Saturday, February 9, 2013

The Puppini Sisters • The Rise & Fall of Ruby Woo

The Puppini Sisters photo ThePuppiniSisters_zpsf83ff693.jpg
Left to right: Kate Mullins, Marcella Puppini, and Stephanie O'Brien

While the Saturday night posts are dedicated to Torch songs from the past, I decided to try to go a bit more current So I went to the 2007 album released by The Puppini Sisters, 'The Rise & Fall of Ruby Woo'. Before we get to the music, I should tell you a bit about The Puppini Sisters. First off, they are not really sisters. They are Stephanie O'Brien, Marcella Puppini, and Kate Mullins. The group formed in 2004. The ladies loved vocal harmonies, as well as an appreciation of great girl groups of yesteryear, which inspired the name. While not related, their love of the Andrews sisters inspired the name. They began in England where O'Brien and Mullins were from, and where Italian-born Puppini had studied fashion design. In fact, it was at Trinity College of Music where the trio first met. By 2005, the ladies were signed, and honing their music. In 2006, they released their first single, a cover of "Boogie Woogie Bugle Boy", followed by the album debut, 'Betcha Bottom Dollar'. The end of the year, they released a second single, the holiday-flavored "Jingle Bells/Silent Night (Little Match Seller)". All of this leads, of course, to 2007.

The Puppini Sisters - The Rise & Fall of Ruby Woo photo ThePuppiniSistersTheRiseampFallOfRubyWooCover_zps0b27ecb3.jpg

It was in 2007 the ladies released their second album, 'The Rise & Fall of Ruby Woo'. The album was certainly an interesting collection of songs from various periods.

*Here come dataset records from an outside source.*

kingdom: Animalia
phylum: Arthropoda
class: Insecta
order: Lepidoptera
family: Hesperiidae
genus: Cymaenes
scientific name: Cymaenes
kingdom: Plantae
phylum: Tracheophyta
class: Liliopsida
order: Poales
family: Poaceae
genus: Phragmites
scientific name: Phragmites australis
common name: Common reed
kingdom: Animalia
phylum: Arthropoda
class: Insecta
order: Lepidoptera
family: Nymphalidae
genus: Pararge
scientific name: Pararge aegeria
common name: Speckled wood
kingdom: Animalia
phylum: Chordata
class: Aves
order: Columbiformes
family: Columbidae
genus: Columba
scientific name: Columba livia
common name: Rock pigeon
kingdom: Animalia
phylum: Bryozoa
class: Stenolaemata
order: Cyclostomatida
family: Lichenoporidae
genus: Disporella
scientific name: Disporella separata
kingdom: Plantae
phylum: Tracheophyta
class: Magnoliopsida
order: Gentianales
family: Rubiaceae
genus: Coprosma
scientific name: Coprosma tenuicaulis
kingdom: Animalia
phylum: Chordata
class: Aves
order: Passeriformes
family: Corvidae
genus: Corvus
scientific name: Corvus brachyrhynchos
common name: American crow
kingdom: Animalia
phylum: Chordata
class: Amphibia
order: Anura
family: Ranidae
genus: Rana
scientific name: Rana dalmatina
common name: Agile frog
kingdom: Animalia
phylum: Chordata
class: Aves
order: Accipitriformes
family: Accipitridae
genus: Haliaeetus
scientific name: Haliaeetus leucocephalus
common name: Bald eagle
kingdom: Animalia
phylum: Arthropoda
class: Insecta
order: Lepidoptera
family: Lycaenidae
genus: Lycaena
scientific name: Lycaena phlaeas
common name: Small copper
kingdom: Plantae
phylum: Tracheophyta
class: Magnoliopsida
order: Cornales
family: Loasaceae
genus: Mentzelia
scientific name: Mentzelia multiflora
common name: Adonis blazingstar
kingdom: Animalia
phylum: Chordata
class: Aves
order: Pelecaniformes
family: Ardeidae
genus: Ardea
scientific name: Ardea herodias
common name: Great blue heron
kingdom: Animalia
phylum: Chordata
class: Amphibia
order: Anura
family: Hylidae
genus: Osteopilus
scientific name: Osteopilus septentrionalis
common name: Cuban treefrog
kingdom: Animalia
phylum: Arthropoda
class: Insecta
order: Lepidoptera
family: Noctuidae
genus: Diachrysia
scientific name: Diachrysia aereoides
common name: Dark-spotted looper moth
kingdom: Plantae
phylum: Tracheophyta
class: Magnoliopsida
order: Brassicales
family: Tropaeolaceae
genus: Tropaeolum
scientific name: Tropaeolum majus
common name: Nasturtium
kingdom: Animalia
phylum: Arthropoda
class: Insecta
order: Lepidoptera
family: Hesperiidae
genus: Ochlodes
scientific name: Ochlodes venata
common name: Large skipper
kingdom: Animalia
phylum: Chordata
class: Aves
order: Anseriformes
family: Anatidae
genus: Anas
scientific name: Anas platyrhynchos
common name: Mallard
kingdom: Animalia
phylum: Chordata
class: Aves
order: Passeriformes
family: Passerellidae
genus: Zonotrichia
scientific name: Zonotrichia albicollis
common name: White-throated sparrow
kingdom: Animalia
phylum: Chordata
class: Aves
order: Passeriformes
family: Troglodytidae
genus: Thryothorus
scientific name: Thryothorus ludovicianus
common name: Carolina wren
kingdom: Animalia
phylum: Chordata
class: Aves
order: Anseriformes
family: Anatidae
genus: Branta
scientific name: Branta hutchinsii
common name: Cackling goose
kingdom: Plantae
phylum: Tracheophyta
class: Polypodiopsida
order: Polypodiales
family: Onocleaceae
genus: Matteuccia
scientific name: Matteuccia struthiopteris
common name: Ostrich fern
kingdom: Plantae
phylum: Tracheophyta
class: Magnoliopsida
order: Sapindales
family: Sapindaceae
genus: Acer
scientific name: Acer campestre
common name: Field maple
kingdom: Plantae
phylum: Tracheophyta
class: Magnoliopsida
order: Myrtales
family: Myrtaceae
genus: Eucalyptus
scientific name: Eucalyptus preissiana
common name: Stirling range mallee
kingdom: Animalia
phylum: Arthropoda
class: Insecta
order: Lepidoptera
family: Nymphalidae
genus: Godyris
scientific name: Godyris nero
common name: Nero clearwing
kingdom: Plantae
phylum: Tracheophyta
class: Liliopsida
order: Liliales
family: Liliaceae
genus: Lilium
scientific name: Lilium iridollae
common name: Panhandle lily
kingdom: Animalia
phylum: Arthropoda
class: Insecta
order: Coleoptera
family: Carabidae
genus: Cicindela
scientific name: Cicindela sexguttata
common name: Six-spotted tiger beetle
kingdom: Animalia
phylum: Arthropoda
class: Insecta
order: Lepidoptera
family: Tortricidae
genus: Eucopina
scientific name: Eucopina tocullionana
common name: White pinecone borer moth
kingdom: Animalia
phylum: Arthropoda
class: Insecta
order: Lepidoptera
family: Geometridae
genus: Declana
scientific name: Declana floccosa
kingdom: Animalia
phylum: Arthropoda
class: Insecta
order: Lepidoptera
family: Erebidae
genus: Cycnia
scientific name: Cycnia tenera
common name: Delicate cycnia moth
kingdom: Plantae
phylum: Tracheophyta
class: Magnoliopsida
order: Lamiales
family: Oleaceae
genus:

The songs selected were both covers and original material written by the ladies themselves. The second single off the album was "Crazy In Love", a sweet little ditty written by Rich Harrison, Beyoncé Knowles and Shawn 'Jay-Z' Carter, and first released by Beyoncé.



But as I said, not all the music were covers from other people. Take, for instance, "I Can't Believe I'm Not A Millionaire", a beautiful song written by Marcella Puppini. The song has a bluesy feeling, and if I had to categorize is, I might call it a lament. But the harmonies are unmistakable and tight, as you can tell when you watch the video.



That was not the only song on the album written by Marcella. There is also "Jilted", a song sounding like it could have been written should have been written for Miss Peggy Lee, with a strong and sexy undertone. And, I must admit, I love the song, from talk about 'jumping through hoops', 'my geisha ways', as well as for 'reaching for the gin'. I mean, we've all been there, haven't we?



The first single off the album is an amazing song most remember for the great version by the Classic IV in 1968. "Spooky" was written by Mike Shapiro, Harry Middlebrooks, Jr., James Cobb and Buddy Buie, the members and producer of Classic IV. It had such a wonderful feeling in that version, capturing the 1960s Pop flavor so well. I mean, you could hear the California music scene bubbling through. Now in this version, there is no California coming out, but a definite Big Band Swing feel. I am eating up the Puppini Sisters singing "Spooky".